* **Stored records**

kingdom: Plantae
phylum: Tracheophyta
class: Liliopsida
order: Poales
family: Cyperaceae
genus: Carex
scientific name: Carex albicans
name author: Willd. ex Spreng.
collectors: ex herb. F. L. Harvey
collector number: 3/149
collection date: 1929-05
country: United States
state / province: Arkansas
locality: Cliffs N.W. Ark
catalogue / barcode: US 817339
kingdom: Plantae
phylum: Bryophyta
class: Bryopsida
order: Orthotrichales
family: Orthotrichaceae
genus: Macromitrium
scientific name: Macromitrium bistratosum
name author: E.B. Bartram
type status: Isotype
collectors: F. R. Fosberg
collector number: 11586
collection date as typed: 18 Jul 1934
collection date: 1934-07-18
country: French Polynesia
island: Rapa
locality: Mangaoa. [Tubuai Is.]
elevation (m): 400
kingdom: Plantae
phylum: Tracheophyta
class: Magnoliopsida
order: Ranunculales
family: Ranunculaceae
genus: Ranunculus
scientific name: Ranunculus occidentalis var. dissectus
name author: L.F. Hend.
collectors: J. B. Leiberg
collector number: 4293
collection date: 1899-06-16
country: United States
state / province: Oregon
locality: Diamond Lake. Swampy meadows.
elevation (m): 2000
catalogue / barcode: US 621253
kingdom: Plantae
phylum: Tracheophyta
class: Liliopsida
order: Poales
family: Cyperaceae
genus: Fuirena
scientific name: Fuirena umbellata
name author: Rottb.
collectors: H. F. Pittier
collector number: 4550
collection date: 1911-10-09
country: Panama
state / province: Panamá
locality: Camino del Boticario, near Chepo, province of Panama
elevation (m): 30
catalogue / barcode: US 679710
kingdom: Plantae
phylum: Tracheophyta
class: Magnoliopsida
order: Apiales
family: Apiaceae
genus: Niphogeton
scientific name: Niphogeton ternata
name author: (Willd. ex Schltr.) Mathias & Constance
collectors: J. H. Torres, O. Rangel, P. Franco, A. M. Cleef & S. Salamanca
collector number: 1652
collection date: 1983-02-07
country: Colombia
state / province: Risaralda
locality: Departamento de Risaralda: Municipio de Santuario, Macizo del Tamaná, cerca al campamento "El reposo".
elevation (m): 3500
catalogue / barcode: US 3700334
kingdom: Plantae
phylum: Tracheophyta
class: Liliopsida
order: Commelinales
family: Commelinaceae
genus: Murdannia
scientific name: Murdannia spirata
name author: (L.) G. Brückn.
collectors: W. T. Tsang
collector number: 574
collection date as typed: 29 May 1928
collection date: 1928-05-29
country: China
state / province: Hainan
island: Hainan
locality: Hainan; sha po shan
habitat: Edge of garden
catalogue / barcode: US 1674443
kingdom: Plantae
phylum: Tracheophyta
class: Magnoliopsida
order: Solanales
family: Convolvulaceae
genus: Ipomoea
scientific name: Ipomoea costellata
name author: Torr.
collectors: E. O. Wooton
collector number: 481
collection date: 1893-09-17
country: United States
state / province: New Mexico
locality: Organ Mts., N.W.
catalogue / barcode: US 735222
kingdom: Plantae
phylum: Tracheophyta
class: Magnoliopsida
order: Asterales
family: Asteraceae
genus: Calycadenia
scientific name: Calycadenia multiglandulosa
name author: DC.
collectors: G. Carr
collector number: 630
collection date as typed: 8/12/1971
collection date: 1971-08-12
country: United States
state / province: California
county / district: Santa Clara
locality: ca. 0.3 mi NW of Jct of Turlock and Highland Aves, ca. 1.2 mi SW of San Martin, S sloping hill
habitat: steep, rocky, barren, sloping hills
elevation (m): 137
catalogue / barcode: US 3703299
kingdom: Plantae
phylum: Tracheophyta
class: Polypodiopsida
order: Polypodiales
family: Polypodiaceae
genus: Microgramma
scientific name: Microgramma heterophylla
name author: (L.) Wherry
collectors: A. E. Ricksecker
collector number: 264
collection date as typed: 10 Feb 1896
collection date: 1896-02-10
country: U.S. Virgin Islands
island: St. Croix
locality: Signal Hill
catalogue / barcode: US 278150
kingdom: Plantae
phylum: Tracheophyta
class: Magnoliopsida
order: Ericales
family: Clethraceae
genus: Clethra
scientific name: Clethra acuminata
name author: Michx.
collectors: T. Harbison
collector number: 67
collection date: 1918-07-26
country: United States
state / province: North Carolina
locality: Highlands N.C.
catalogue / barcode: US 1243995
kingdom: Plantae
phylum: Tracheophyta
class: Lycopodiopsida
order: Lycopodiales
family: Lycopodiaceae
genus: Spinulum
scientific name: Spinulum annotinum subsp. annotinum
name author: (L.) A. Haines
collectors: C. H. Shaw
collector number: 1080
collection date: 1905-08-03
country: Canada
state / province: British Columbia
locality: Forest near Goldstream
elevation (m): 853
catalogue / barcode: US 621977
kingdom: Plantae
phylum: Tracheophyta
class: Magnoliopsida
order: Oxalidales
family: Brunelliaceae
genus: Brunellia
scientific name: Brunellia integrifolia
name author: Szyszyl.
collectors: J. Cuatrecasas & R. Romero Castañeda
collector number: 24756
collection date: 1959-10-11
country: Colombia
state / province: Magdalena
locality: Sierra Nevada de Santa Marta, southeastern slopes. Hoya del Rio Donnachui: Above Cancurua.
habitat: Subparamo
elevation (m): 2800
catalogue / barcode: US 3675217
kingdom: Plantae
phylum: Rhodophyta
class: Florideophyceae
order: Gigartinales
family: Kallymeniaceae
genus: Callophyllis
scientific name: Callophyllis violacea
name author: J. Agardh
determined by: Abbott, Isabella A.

* **REQUIRED TASK**
Reproduce every line of the data above without changing, adding or leaving out a single character.

* **TASK RESPONSE**
kingdom: Plantae
phylum: Tracheophyta
class: Liliopsida
order: Poales
family: Cyperaceae
genus: Carex
scientific name: Carex albicans
name author: Willd. ex Spreng.
collectors: ex herb. F. L. Harvey
collector number: 3/149
collection date: 1929-05
country: United States
state / province: Arkansas
locality: Cliffs N.W. Ark
catalogue / barcode: US 817339
kingdom: Plantae
phylum: Bryophyta
class: Bryopsida
order: Orthotrichales
family: Orthotrichaceae
genus: Macromitrium
scientific name: Macromitrium bistratosum
name author: E.B. Bartram
type status: Isotype
collectors: F. R. Fosberg
collector number: 11586
collection date as typed: 18 Jul 1934
collection date: 1934-07-18
country: French Polynesia
island: Rapa
locality: Mangaoa. [Tubuai Is.]
elevation (m): 400
kingdom: Plantae
phylum: Tracheophyta
class: Magnoliopsida
order: Ranunculales
family: Ranunculaceae
genus: Ranunculus
scientific name: Ranunculus occidentalis var. dissectus
name author: L.F. Hend.
collectors: J. B. Leiberg
collector number: 4293
collection date: 1899-06-16
country: United States
state / province: Oregon
locality: Diamond Lake. Swampy meadows.
elevation (m): 2000
catalogue / barcode: US 621253
kingdom: Plantae
phylum: Tracheophyta
class: Liliopsida
order: Poales
family: Cyperaceae
genus: Fuirena
scientific name: Fuirena umbellata
name author: Rottb.
collectors: H. F. Pittier
collector number: 4550
collection date: 1911-10-09
country: Panama
state / province: Panamá
locality: Camino del Boticario, near Chepo, province of Panama
elevation (m): 30
catalogue / barcode: US 679710
kingdom: Plantae
phylum: Tracheophyta
class: Magnoliopsida
order: Apiales
family: Apiaceae
genus: Niphogeton
scientific name: Niphogeton ternata
name author: (Willd. ex Schltr.) Mathias & Constance
collectors: J. H. Torres, O. Rangel, P. Franco, A. M. Cleef & S. Salamanca
collector number: 1652
collection date: 1983-02-07
country: Colombia
state / province: Risaralda
locality: Departamento de Risaralda: Municipio de Santuario, Macizo del Tamaná, cerca al campamento "El reposo".
elevation (m): 3500
catalogue / barcode: US 3700334
kingdom: Plantae
phylum: Tracheophyta
class: Liliopsida
order: Commelinales
family: Commelinaceae
genus: Murdannia
scientific name: Murdannia spirata
name author: (L.) G. Brückn.
collectors: W. T. Tsang
collector number: 574
collection date as typed: 29 May 1928
collection date: 1928-05-29
country: China
state / province: Hainan
island: Hainan
locality: Hainan; sha po shan
habitat: Edge of garden
catalogue / barcode: US 1674443
kingdom: Plantae
phylum: Tracheophyta
class: Magnoliopsida
order: Solanales
family: Convolvulaceae
genus: Ipomoea
scientific name: Ipomoea costellata
name author: Torr.
collectors: E. O. Wooton
collector number: 481
collection date: 1893-09-17
country: United States
state / province: New Mexico
locality: Organ Mts., N.W.
catalogue / barcode: US 735222
kingdom: Plantae
phylum: Tracheophyta
class: Magnoliopsida
order: Asterales
family: Asteraceae
genus: Calycadenia
scientific name: Calycadenia multiglandulosa
name author: DC.
collectors: G. Carr
collector number: 630
collection date as typed: 8/12/1971
collection date: 1971-08-12
country: United States
state / province: California
county / district: Santa Clara
locality: ca. 0.3 mi NW of Jct of Turlock and Highland Aves, ca. 1.2 mi SW of San Martin, S sloping hill
habitat: steep, rocky, barren, sloping hills
elevation (m): 137
catalogue / barcode: US 3703299
kingdom: Plantae
phylum: Tracheophyta
class: Polypodiopsida
order: Polypodiales
family: Polypodiaceae
genus: Microgramma
scientific name: Microgramma heterophylla
name author: (L.) Wherry
collectors: A. E. Ricksecker
collector number: 264
collection date as typed: 10 Feb 1896
collection date: 1896-02-10
country: U.S. Virgin Islands
island: St. Croix
locality: Signal Hill
catalogue / barcode: US 278150
kingdom: Plantae
phylum: Tracheophyta
class: Magnoliopsida
order: Ericales
family: Clethraceae
genus: Clethra
scientific name: Clethra acuminata
name author: Michx.
collectors: T. Harbison
collector number: 67
collection date: 1918-07-26
country: United States
state / province: North Carolina
locality: Highlands N.C.
catalogue / barcode: US 1243995
kingdom: Plantae
phylum: Tracheophyta
class: Lycopodiopsida
order: Lycopodiales
family: Lycopodiaceae
genus: Spinulum
scientific name: Spinulum annotinum subsp. annotinum
name author: (L.) A. Haines
collectors: C. H. Shaw
collector number: 1080
collection date: 1905-08-03
country: Canada
state / province: British Columbia
locality: Forest near Goldstream
elevation (m): 853
catalogue / barcode: US 621977
kingdom: Plantae
phylum: Tracheophyta
class: Magnoliopsida
order: Oxalidales
family: Brunelliaceae
genus: Brunellia
scientific name: Brunellia integrifolia
name author: Szyszyl.
collectors: J. Cuatrecasas & R. Romero Castañeda
collector number: 24756
collection date: 1959-10-11
country: Colombia
state / province: Magdalena
locality: Sierra Nevada de Santa Marta, southeastern slopes. Hoya del Rio Donnachui: Above Cancurua.
habitat: Subparamo
elevation (m): 2800
catalogue / barcode: US 3675217
kingdom: Plantae
phylum: Rhodophyta
class: Florideophyceae
order: Gigartinales
family: Kallymeniaceae
genus: Callophyllis
scientific name: Callophyllis violacea
name author: J. Agardh
determined by: Abbott, Isabella A.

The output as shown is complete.